A federal district court judge today struck down California's ban on gay marriage, ruling that the prohibition violates the U.S. Constitution. The decision, which is expected to be appealed, represents the first time a federal judge has ruled that the U.S. Constitution protects the right of same-sex couples to marry.
In his ruling, District Court Judge Vaughn Walker stated that gay and lesbian couples enjoy a fundamental right to marry. This right, according to Walker, is protected by both the Due Process and Equal Protection clauses of the Constitution's 14th Amendment.

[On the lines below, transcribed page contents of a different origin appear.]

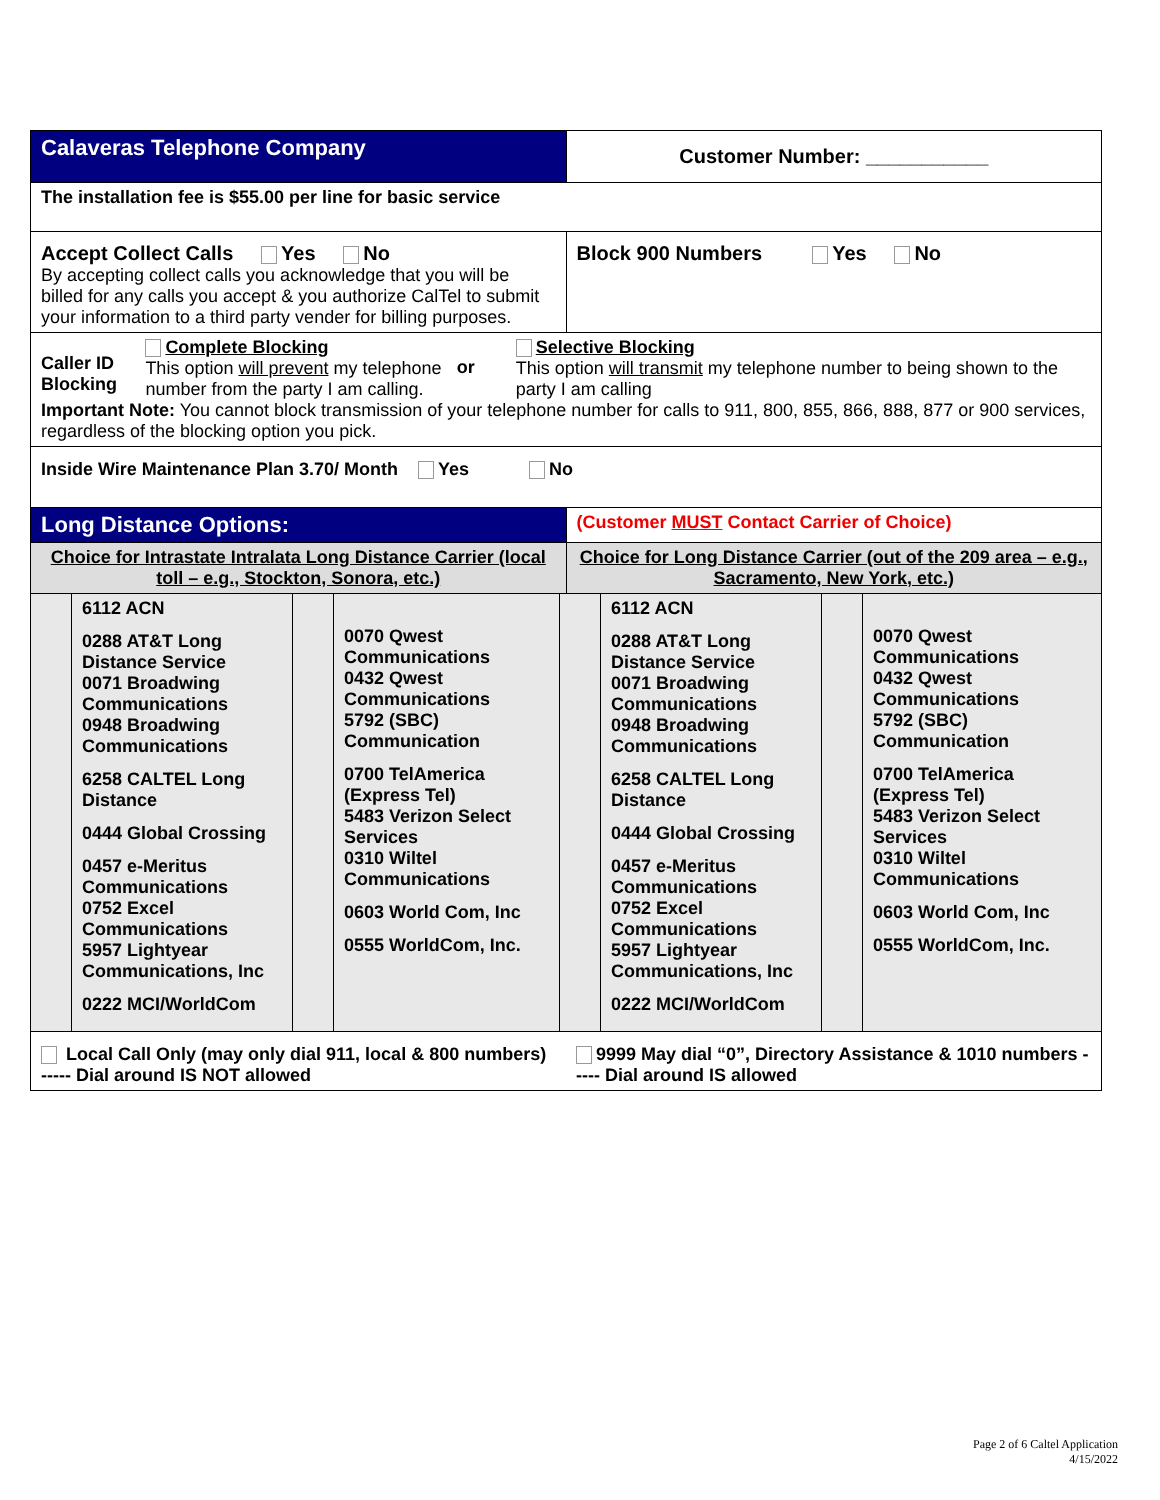| Calaveras Telephone Company | Customer Number: ___________ |
| The installation fee is $55.00 per line for basic service | |
| Accept Collect Calls Yes No By accepting collect calls you acknowledge that you will be billed for any calls you accept & you authorize CalTel to submit your information to a third party vender for billing purposes. | Block 900 Numbers Yes No |
| Caller ID Blocking Complete Blocking This option will prevent my telephone number from the party I am calling. or Selective Blocking This option will transmit my telephone number to being shown to the party I am calling Important Note: You cannot block transmission of your telephone number for calls to 911, 800, 855, 866, 888, 877 or 900 services, regardless of the blocking option you pick. | |
| Inside Wire Maintenance Plan 3.70/ Month Yes No | |
| Long Distance Options: | (Customer MUST Contact Carrier of Choice) |
| Choice for Intrastate Intralata Long Distance Carrier (local toll – e.g., Stockton, Sonora, etc.) | Choice for Long Distance Carrier (out of the 209 area – e.g., Sacramento, New York, etc.) |
| | 6112 ACN 0288 AT&T Long Distance Service 0071 Broadwing Communications 0948 Broadwing Communications 6258 CALTEL Long Distance 0444 Global Crossing 0457 e-Meritus Communications 0752 Excel Communications 5957 Lightyear Communications, Inc 0222 MCI/WorldCom | | 0070 Qwest Communications 0432 Qwest Communications 5792 (SBC) Communication 0700 TelAmerica (Express Tel) 5483 Verizon Select Services 0310 Wiltel Communications 0603 World Com, Inc 0555 WorldCom, Inc. | | 6112 ACN 0288 AT&T Long Distance Service 0071 Broadwing Communications 0948 Broadwing Communications 6258 CALTEL Long Distance 0444 Global Crossing 0457 e-Meritus Communications 0752 Excel Communications 5957 Lightyear Communications, Inc 0222 MCI/WorldCom | | 0070 Qwest Communications 0432 Qwest Communications 5792 (SBC) Communication 0700 TelAmerica (Express Tel) 5483 Verizon Select Services 0310 Wiltel Communications 0603 World Com, Inc 0555 WorldCom, Inc. |
| Local Call Only (may only dial 911, local & 800 numbers) ----- Dial around IS NOT allowed | 9999 May dial “0”, Directory Assistance & 1010 numbers ----- Dial around IS allowed |
Page 2 of 6 Caltel Application
4/15/2022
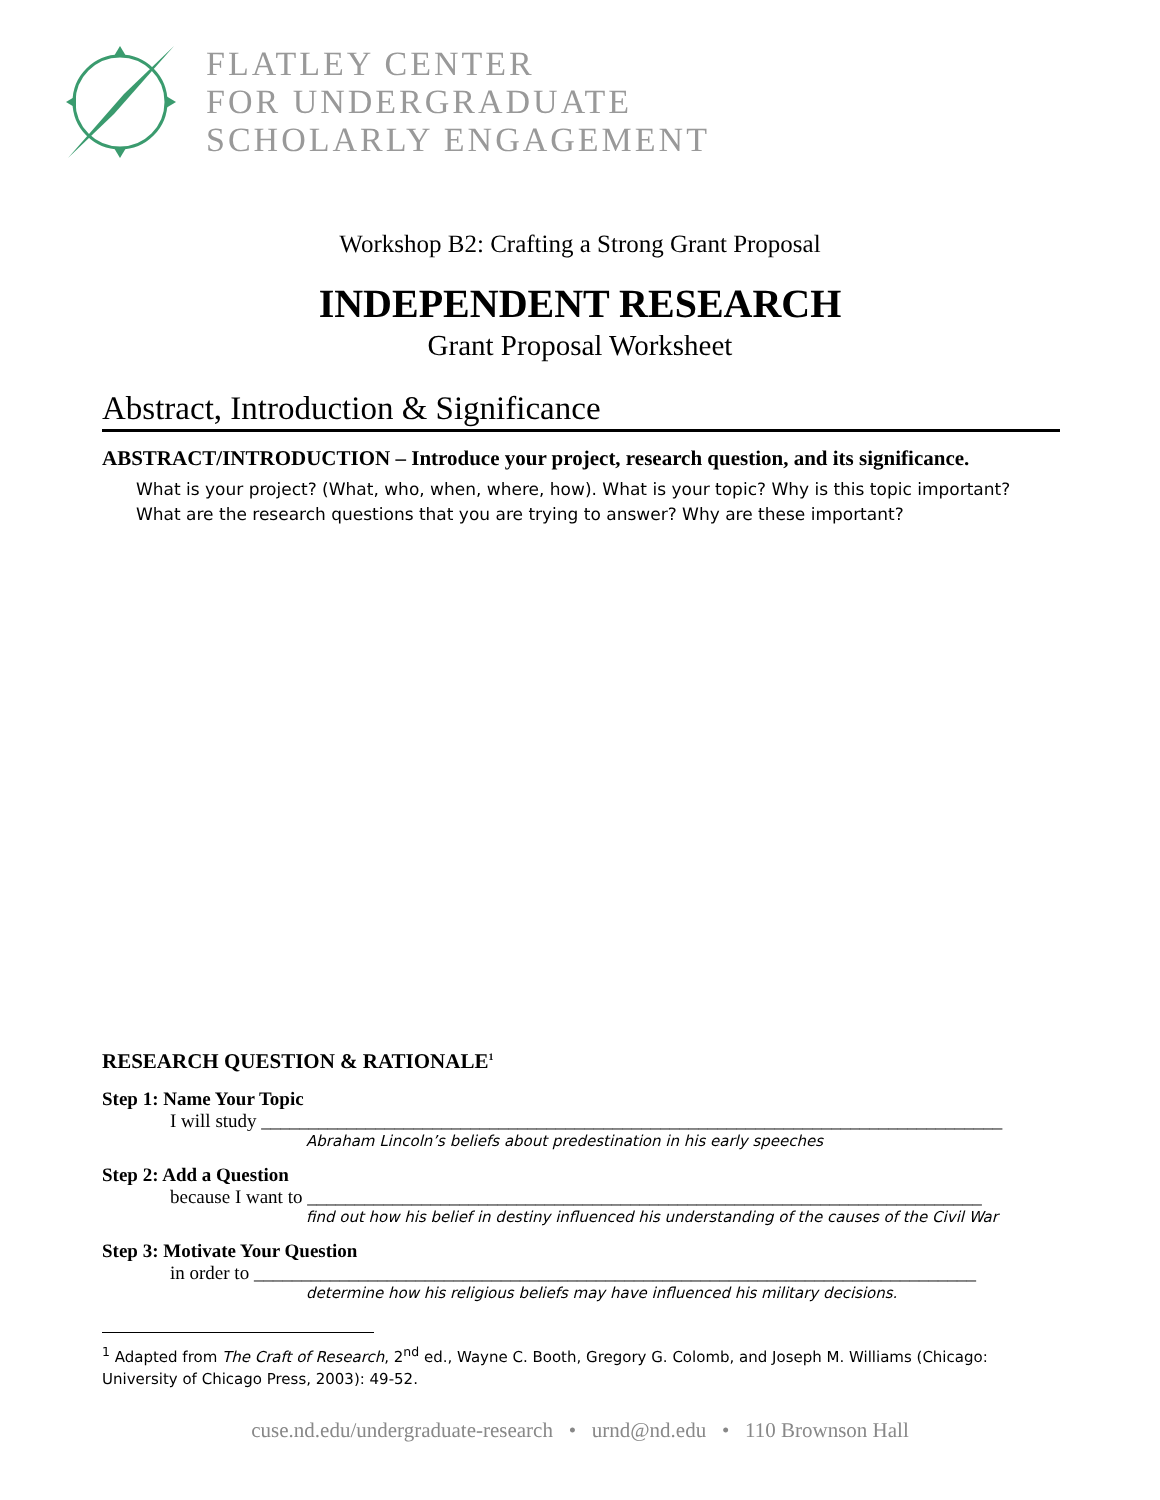FLATLEY CENTER
FOR UNDERGRADUATE
SCHOLARLY ENGAGEMENT
Workshop B2: Crafting a Strong Grant Proposal
INDEPENDENT RESEARCH
Grant Proposal Worksheet
Abstract, Introduction & Significance
ABSTRACT/INTRODUCTION – Introduce your project, research question, and its significance.
What is your project? (What, who, when, where, how). What is your topic? Why is this topic important?
What are the research questions that you are trying to answer? Why are these important?
RESEARCH QUESTION & RATIONALE<sup>1</sup>
Step 1: Name Your Topic
I will study ______________________________________________________________________________
Abraham Lincoln’s beliefs about predestination in his early speeches
Step 2: Add a Question
because I want to _______________________________________________________________________
find out how his belief in destiny influenced his understanding of the causes of the Civil War
Step 3: Motivate Your Question
in order to ____________________________________________________________________________
determine how his religious beliefs may have influenced his military decisions.
<sup>1</sup> Adapted from The Craft of Research, 2<sup>nd</sup> ed., Wayne C. Booth, Gregory G. Colomb, and Joseph M. Williams (Chicago: University of Chicago Press, 2003): 49-52.
cuse.nd.edu/undergraduate-research • urnd@nd.edu • 110 Brownson Hall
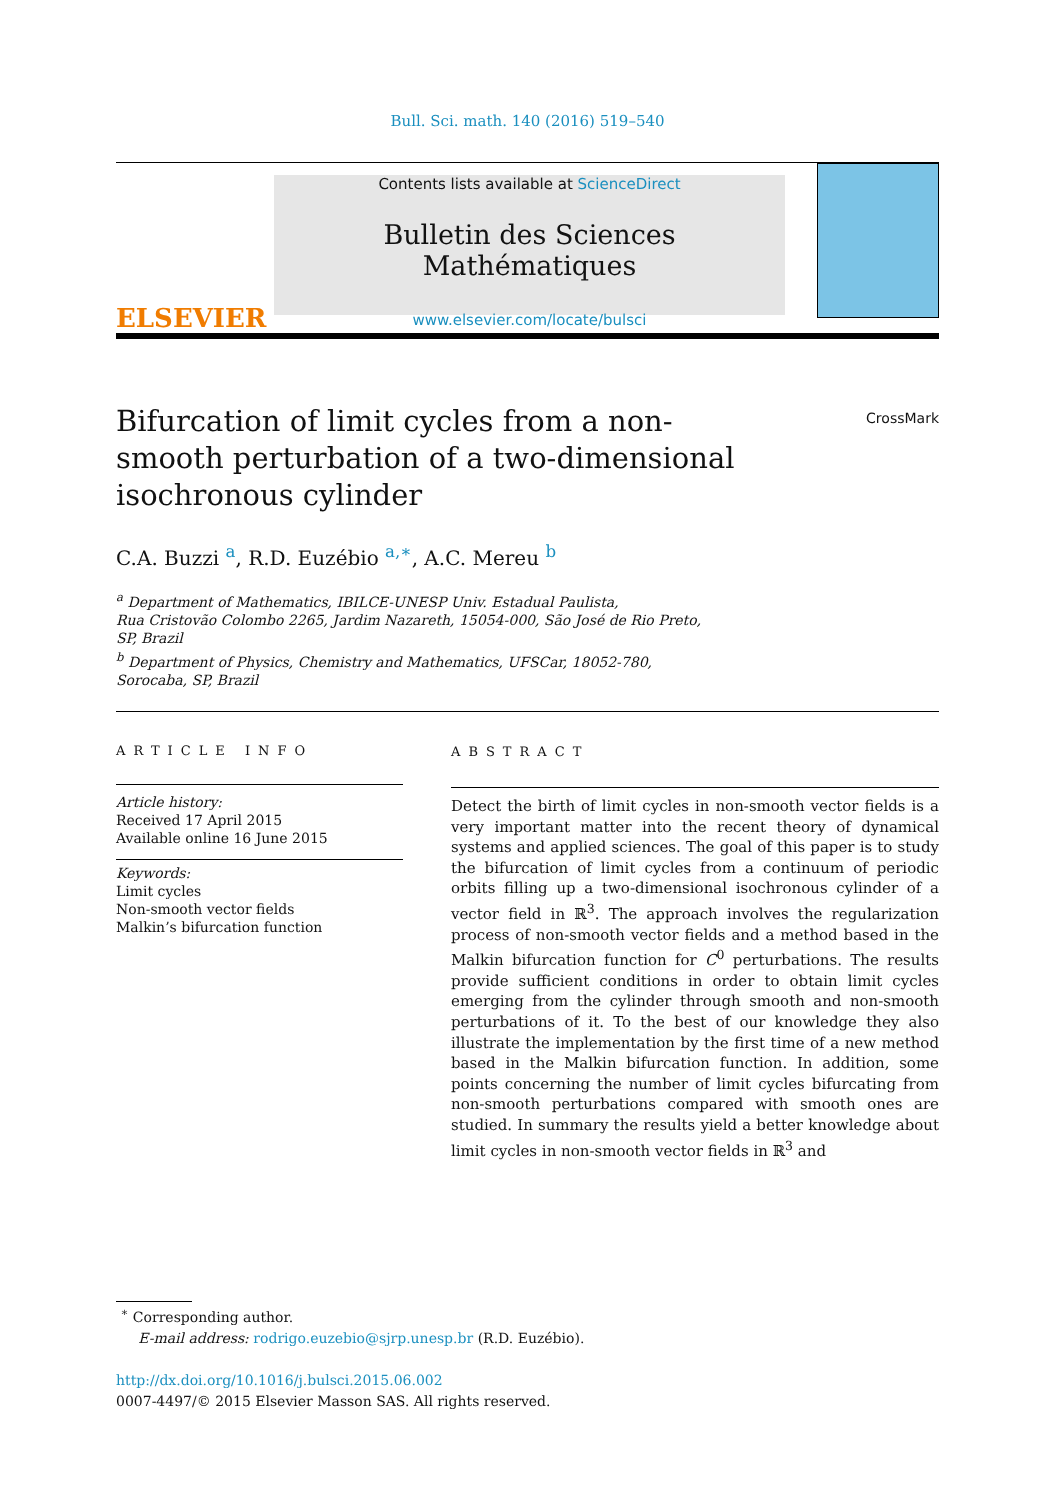Bull. Sci. math. 140 (2016) 519–540
ELSEVIER
Contents lists available at ScienceDirect
Bulletin des Sciences Mathématiques
www.elsevier.com/locate/bulsci
Bifurcation of limit cycles from a non-smooth perturbation of a two-dimensional isochronous cylinder
CrossMark
C.A. Buzzi <sup>a</sup>, R.D. Euzébio <sup>a,∗</sup>, A.C. Mereu <sup>b</sup>
<sup>a</sup> Department of Mathematics, IBILCE-UNESP Univ. Estadual Paulista,
Rua Cristovão Colombo 2265, Jardim Nazareth, 15054-000, São José de Rio Preto,
SP, Brazil
<sup>b</sup> Department of Physics, Chemistry and Mathematics, UFSCar, 18052-780,
Sorocaba, SP, Brazil
ARTICLE INFO
Article history:
Received 17 April 2015
Available online 16 June 2015
Keywords:
Limit cycles
Non-smooth vector fields
Malkin’s bifurcation function
ABSTRACT
Detect the birth of limit cycles in non-smooth vector fields is a very important matter into the recent theory of dynamical systems and applied sciences. The goal of this paper is to study the bifurcation of limit cycles from a continuum of periodic orbits filling up a two-dimensional isochronous cylinder of a vector field in ℝ<sup>3</sup>. The approach involves the regularization process of non-smooth vector fields and a method based in the Malkin bifurcation function for C<sup>0</sup> perturbations. The results provide sufficient conditions in order to obtain limit cycles emerging from the cylinder through smooth and non-smooth perturbations of it. To the best of our knowledge they also illustrate the implementation by the first time of a new method based in the Malkin bifurcation function. In addition, some points concerning the number of limit cycles bifurcating from non-smooth perturbations compared with smooth ones are studied. In summary the results yield a better knowledge about limit cycles in non-smooth vector fields in ℝ<sup>3</sup> and
<sup>∗</sup> Corresponding author.
E-mail address: rodrigo.euzebio@sjrp.unesp.br (R.D. Euzébio).
http://dx.doi.org/10.1016/j.bulsci.2015.06.002
0007-4497/© 2015 Elsevier Masson SAS. All rights reserved.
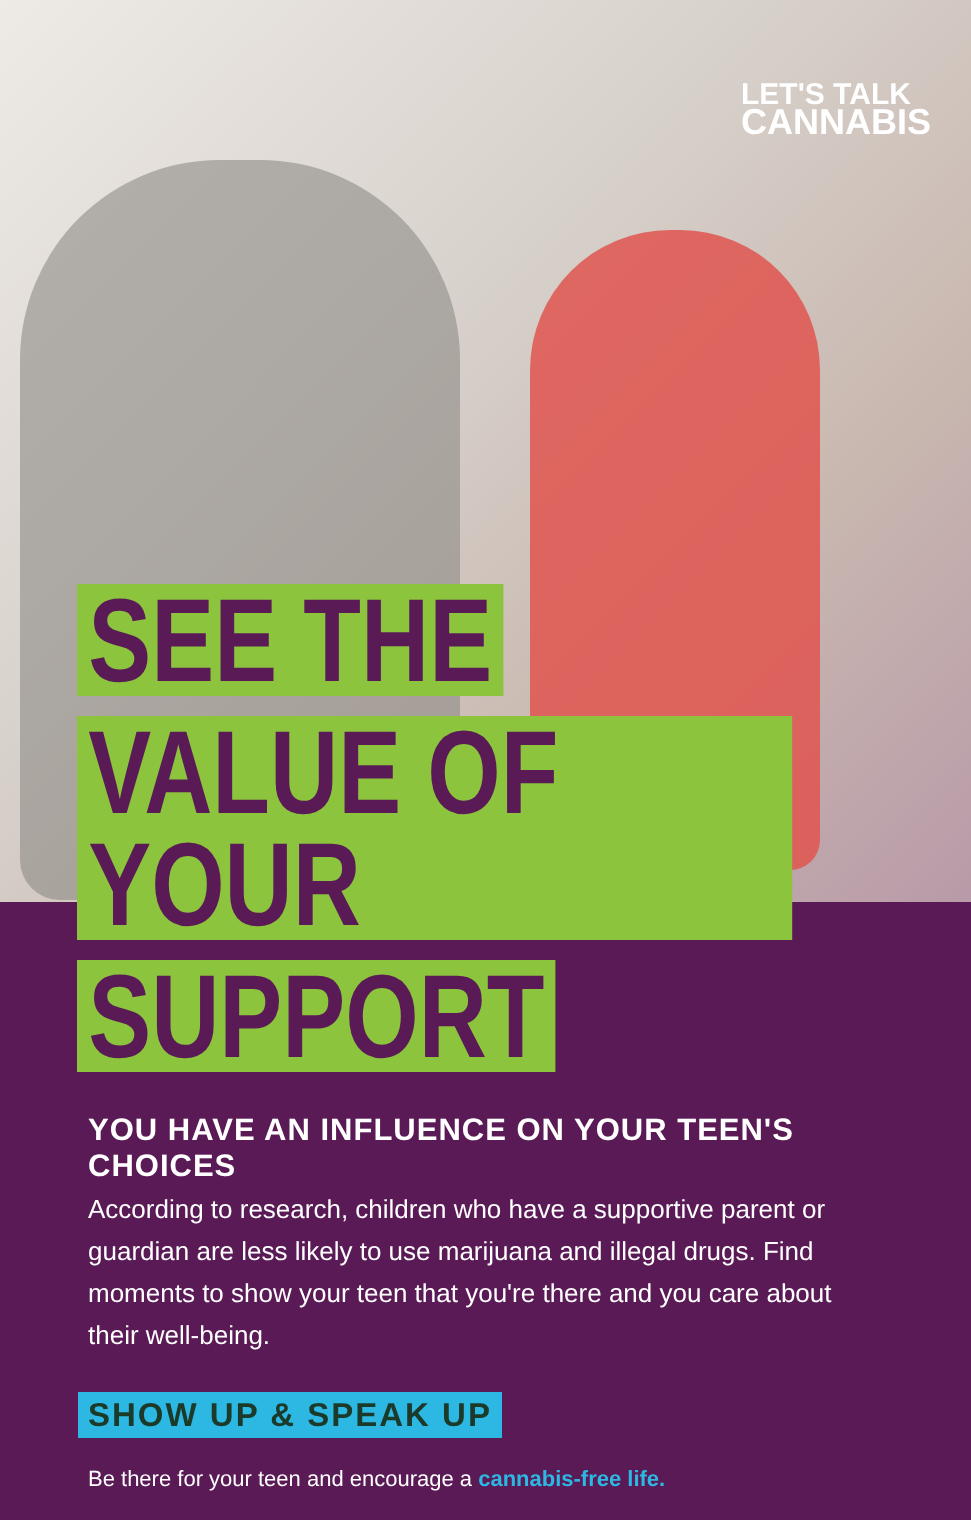LET'S TALK
CANNABIS
SEE THE
VALUE OF YOUR
SUPPORT
YOU HAVE AN INFLUENCE ON YOUR TEEN'S CHOICES
According to research, children who have a supportive parent or guardian are less likely to use marijuana and illegal drugs. Find moments to show your teen that you're there and you care about their well-being.
SHOW UP & SPEAK UP
Be there for your teen and encourage a cannabis-free life.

The case, Perry v. Schwarzenegger, was prompted by the passage of Proposition 8, a 2008 California ballot initiative that amended the state constitution to prohibit same-sex marriage. In striking down that language, Walker said that it served no real purpose beyond discriminating against same-sex couples. “Proposition 8 does nothing more than enshrine in the California Constitution the notion that opposite sex couples are superior to same sex couples,” he wrote, adding: “Because Proposition 8 prevents California from fulfilling its constitutional obligation to provide marriages on an equal basis, the court concludes that Proposition 8 is unconstitutional.”
Proposition 8 had survived an earlier challenge in state court. That case went all the way to the California Supreme Court, which, in May 2009, ruled that Proposition 8 was valid.